■ **SOURCE TEXT**
Help choosing cuda adapter for research


I am going to start a study (master degree research) involving distributed parallel graph algorithms using cuda GPUs. Running in Linux, probably on Apache spark.

To start my studies I must use at least 2 computers with cuda GPUs. To finish my work I will have to use an proper environment, like Amazon AWS or Grid5000, with at least 8 nodes.

But now I just need a test environment.

I would appreciate any help.

  • Which cuda adapters should I choose? Must be linux compatible!

  • May I use graphic cards instead of tesla/HPC GPUs? What are the Pros and cons?

  • What is the minimun Compute Capability? 2.0?

The teslas I can afford are (used ones):

Tesla C2075, C2070, Tesla M2090, they are 2.0 if am not wrong.

But how about marwell Gtx 1060 6gb Cuda Core 1280, more cores, 6gb, 6.1. Less expensive. Looks to me a better option, isnt it?

■ **DIRECTIONS**
Please check each statement against the forum post and answer yes or no, quoting the exact words of the post that decide it. 1. The research will run on Windows. 2. Finishing the work calls for at least 8 nodes. 3. The GTX 1060 is described as more expensive than the Tesla cards.

Collected data entries:
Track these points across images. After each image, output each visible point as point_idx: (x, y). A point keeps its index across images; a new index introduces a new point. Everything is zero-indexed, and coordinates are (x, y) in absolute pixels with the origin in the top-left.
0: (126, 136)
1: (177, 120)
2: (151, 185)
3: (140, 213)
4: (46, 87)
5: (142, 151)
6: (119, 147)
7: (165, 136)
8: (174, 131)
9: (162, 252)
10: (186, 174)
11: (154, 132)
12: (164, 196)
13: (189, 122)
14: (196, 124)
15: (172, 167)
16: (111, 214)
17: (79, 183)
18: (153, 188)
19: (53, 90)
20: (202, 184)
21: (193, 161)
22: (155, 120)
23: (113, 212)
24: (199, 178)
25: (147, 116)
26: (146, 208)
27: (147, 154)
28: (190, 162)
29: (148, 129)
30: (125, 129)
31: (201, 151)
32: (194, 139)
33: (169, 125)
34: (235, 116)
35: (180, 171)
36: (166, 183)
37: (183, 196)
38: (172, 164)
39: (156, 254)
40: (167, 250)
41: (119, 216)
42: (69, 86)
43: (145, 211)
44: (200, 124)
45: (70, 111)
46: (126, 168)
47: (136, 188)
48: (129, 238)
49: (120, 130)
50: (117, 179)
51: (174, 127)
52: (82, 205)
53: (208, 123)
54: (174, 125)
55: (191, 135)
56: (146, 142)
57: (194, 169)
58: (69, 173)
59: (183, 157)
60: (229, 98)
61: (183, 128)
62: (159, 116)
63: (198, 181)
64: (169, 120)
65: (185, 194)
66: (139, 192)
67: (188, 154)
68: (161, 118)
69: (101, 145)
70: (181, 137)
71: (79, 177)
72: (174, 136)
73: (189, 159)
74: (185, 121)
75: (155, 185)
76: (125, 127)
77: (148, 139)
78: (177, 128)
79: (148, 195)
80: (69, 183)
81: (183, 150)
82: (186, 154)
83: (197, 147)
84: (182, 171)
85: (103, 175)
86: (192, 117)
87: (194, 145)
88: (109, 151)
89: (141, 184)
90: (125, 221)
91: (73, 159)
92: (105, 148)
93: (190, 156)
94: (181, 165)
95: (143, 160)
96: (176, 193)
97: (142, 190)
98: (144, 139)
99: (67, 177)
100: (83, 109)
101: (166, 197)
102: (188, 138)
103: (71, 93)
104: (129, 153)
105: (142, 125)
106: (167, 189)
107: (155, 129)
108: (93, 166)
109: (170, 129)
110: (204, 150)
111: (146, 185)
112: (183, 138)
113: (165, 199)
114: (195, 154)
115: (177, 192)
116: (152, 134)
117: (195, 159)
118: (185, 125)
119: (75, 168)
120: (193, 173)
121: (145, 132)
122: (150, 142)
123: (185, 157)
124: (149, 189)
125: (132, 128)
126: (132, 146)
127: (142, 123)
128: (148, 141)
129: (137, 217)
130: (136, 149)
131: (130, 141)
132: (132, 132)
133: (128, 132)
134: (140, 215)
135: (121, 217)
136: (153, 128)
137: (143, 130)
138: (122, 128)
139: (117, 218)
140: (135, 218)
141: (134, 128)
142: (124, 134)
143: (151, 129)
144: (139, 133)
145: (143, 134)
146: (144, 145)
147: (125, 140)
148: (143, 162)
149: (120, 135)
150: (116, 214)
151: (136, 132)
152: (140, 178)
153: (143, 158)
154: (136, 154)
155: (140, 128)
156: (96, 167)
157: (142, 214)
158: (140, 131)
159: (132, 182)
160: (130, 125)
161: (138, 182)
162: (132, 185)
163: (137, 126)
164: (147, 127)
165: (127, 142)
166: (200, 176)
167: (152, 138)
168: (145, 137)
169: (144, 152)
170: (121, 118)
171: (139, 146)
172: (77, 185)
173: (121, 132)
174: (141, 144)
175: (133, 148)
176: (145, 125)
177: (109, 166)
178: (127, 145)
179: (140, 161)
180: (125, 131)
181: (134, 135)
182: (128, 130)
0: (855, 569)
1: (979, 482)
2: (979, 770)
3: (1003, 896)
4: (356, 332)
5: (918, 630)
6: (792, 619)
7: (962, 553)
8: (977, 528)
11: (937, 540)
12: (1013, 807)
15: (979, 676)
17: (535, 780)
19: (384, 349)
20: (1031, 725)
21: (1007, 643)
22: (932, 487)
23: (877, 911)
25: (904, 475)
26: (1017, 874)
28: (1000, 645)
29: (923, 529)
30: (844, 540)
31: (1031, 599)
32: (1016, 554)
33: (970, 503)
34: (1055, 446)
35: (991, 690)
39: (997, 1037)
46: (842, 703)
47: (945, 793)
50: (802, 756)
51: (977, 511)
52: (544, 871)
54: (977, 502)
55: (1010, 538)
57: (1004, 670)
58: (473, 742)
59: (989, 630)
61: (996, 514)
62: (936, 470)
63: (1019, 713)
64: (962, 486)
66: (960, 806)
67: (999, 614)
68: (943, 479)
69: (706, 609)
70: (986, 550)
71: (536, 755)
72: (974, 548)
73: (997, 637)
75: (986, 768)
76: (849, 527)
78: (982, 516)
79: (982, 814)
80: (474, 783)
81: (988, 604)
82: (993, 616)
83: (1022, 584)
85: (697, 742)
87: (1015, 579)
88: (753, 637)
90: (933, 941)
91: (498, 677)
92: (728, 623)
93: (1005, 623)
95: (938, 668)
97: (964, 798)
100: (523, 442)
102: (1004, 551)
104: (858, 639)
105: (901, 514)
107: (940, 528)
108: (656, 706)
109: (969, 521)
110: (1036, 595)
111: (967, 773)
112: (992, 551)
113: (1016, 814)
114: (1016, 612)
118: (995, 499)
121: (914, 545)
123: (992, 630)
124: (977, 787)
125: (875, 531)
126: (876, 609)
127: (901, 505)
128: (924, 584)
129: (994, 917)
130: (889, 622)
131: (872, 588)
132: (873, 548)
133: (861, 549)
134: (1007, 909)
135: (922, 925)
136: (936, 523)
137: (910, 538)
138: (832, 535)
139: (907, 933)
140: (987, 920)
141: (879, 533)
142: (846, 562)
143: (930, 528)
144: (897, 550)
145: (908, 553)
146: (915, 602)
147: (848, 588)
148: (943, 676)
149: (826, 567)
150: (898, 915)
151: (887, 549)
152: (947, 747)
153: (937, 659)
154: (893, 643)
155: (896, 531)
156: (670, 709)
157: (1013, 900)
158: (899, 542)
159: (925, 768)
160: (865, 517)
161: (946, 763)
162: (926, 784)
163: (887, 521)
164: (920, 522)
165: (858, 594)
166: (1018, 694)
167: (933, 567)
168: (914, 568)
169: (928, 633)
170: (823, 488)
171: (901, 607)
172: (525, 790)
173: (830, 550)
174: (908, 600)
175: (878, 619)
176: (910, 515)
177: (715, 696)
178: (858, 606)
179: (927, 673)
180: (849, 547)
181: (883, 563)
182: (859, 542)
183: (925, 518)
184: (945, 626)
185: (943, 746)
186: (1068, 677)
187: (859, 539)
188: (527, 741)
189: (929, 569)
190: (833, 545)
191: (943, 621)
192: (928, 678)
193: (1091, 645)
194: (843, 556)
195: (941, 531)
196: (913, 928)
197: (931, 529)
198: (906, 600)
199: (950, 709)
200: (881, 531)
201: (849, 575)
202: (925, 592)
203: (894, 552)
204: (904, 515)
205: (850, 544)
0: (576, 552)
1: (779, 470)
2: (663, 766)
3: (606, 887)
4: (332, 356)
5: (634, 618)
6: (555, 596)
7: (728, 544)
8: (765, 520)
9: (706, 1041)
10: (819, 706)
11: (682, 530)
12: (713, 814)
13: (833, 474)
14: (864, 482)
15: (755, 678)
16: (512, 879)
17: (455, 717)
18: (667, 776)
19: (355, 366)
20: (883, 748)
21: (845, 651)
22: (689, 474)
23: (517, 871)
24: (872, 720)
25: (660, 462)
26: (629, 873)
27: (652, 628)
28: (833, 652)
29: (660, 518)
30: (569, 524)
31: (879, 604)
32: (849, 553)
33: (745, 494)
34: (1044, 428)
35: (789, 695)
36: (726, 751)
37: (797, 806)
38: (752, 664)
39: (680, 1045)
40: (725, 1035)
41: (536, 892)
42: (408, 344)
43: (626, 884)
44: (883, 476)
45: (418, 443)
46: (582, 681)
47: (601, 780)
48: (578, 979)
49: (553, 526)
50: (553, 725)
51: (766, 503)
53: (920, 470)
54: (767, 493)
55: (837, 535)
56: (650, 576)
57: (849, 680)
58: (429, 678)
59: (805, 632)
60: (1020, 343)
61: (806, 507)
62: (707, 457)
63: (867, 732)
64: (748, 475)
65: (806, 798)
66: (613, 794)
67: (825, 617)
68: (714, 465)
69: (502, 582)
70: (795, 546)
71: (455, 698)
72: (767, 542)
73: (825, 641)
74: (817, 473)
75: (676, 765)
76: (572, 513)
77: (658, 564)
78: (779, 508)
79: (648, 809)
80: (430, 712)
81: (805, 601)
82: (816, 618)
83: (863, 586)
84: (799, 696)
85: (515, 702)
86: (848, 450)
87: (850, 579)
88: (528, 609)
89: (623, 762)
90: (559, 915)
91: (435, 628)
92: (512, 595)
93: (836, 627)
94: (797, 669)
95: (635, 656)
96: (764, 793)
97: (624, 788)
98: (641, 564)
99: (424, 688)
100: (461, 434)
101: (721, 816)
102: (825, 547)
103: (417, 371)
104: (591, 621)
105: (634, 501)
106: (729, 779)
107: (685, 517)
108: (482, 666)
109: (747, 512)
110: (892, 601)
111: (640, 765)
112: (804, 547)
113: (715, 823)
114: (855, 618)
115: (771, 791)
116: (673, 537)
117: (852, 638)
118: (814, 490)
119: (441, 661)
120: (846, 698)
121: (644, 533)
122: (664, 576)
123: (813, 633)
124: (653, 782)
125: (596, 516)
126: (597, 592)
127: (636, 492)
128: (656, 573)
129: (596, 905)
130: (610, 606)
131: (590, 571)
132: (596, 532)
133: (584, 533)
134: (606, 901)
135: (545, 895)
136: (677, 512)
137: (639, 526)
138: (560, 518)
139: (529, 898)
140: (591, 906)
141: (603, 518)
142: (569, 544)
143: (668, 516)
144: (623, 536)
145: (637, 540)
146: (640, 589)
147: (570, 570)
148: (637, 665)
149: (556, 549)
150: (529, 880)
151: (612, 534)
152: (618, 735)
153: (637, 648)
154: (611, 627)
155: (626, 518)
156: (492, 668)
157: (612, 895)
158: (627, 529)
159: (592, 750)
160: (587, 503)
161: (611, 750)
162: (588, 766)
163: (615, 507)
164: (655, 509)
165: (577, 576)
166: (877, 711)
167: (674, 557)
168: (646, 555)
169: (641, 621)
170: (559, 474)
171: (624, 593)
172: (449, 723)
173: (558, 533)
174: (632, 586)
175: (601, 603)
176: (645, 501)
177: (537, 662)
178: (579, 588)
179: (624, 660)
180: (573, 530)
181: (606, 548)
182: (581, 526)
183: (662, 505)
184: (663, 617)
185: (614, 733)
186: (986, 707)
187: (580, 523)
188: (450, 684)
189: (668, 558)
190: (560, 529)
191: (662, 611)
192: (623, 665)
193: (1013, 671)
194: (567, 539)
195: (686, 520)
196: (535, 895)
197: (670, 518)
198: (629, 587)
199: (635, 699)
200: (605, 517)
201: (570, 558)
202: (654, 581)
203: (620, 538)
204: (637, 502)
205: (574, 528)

■ **WORKED SOLUTION**
1. No: "Running in Linux, probably on Apache spark."
2. Yes: "with at least 8 nodes."
3. No: "Less expensive."